Kramer points out Washington was in love with Alexander Hamilton, whom Washington appointed the first United States Secretary of the Treasury.

"I got that from Gore Vidal," Kramer explains, "and because of [Washington and Hamilton's gay relationship] the country became Hamiltonian instead of Jeffersonian."

About Lincoln, Kramer continues, "Tripp and I shared information with each other, and I was the first person he showed his book to. But I have stuff that will go beyond anything that has ever been written or said."

In other words, Abraham Lincoln was a fabulous cocksucker. I’m so excited I want to scream it loudly from the rooftops.

"Straight people have trouble with everything to do with us and we have learnt not to let that bother us," Kramer tells me. "People [also] laugh at me when I say Lincoln was gay. But I say, ‘How dare you laugh? Why is it impossible and why is it funny?’"

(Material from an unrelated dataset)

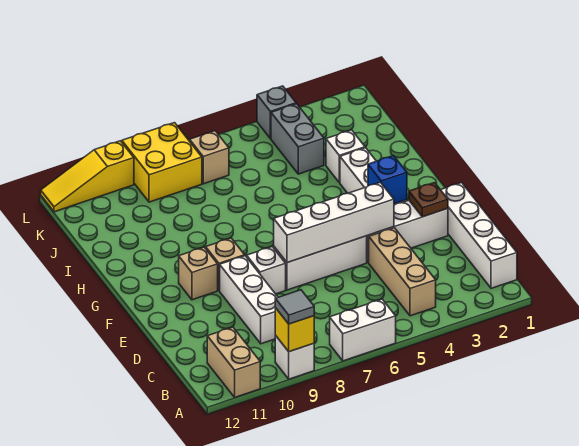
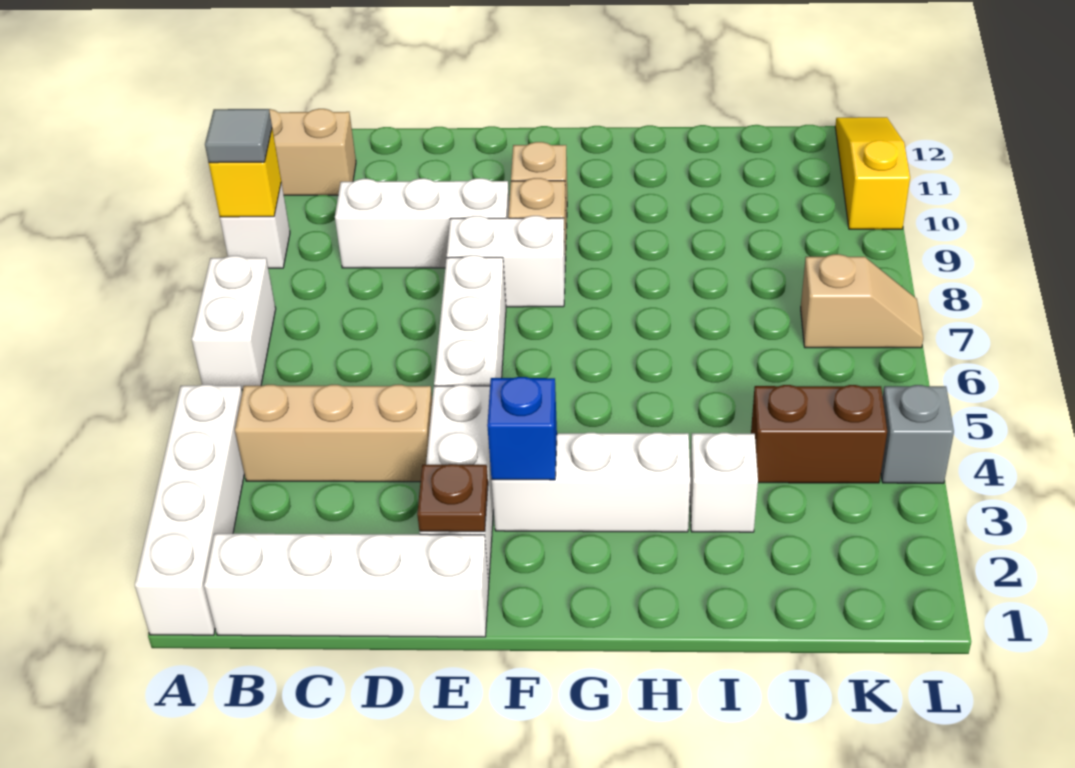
white brick E4:E7 level 2 -> white brick A1:A4 level 1
white brick E8 level 1 -> white brick E8:F8 level 1
grey brick J4:K4 level 1 -> brown brick J4:K4 level 1
yellow brick K8:L9 level 1 -> none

Kramer – who was just the 11th HIV-positive person in America to get a liver transplant, in December 2001 – is now 75.

"I just hope I have enough years left in me to finish this book," says the former Pulitzer Prize and Oscar nominee, whose play The Normal Heart was crowned one of the Hundred Best Plays of the Twentieth Century by the Royal National Theatre of Great Britain, and who famously started the life-saving AIDS activist group ACT UP in the 1980s.

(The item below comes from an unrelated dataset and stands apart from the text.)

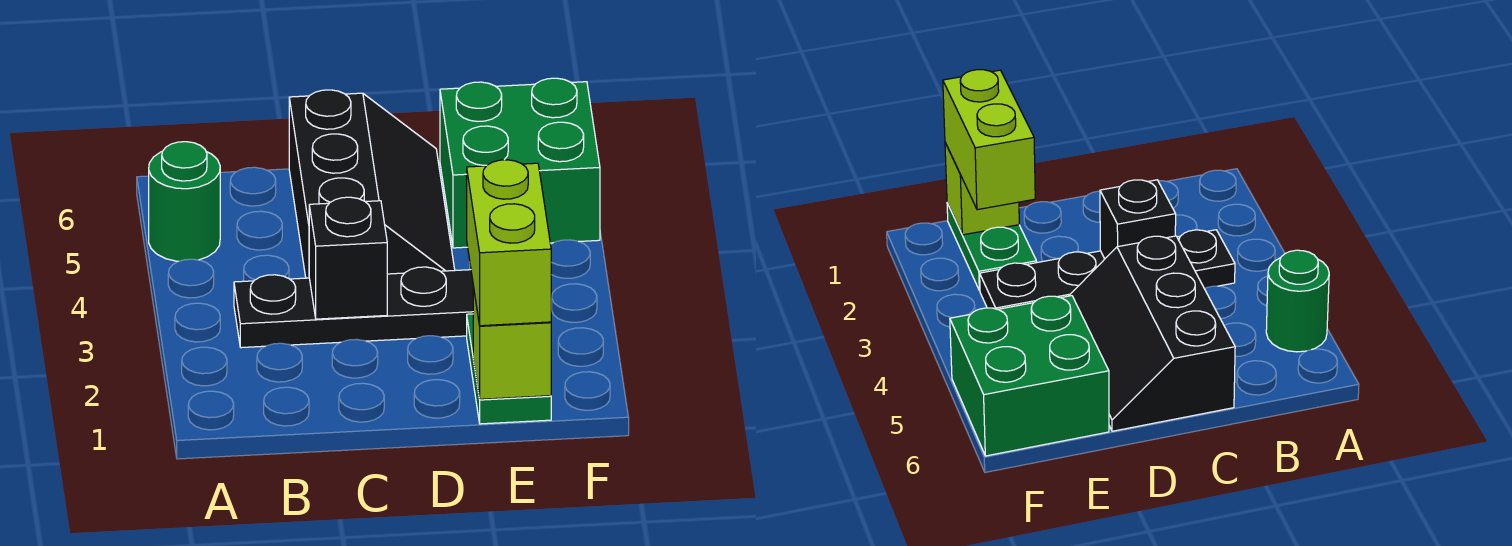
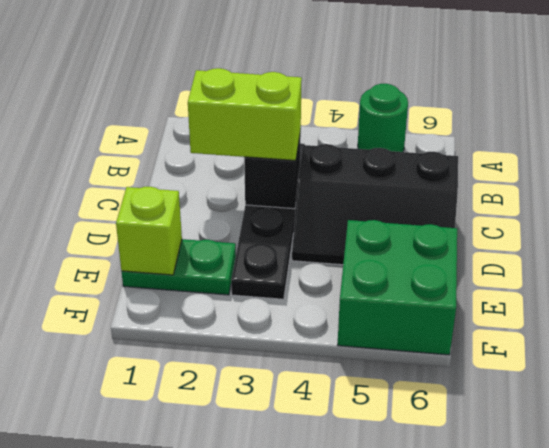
lime brick E1:E2 level 3 -> lime brick C2:C3 level 3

In short, Kramer is Gay America’s Abe Lincoln. He will set us free, at least in our history books.

But when I call the living legend an icon, the warrior replies, "When people call me that, I find it embarrassing and move on."

O

Essential buttplug Larry Kramer's The Normal Heart - a play about the dawn of the AIDS crisis - opens on Broadway on April 27 at the intimate John Golden Theatre (252 West 45th Street). Directed by Joel Grey and George C. Wolfe, the production stars Broadway actor-director Joe Mantello as activist Ned Weeks, leading a cast that includes Ellen Barkin and out Canadian actor Luke Macfarlane (you've seen him in the ABC drama Brothers and Sisters).

Following the first preview performance on April 19, volunteers handed out copies of a typed letter from the 75-year-old playwright that you can read in The Advocate in its entirety. The open letter concludes, "Please know that the world has suffered at the very least some 75 million infections [of HIV] and 35 million deaths [from AIDS]. When the action of the play that you have just seen begins, there were 41. I have never seen such wrongs as this plague, in all its guises, represents, and continues to say about us all."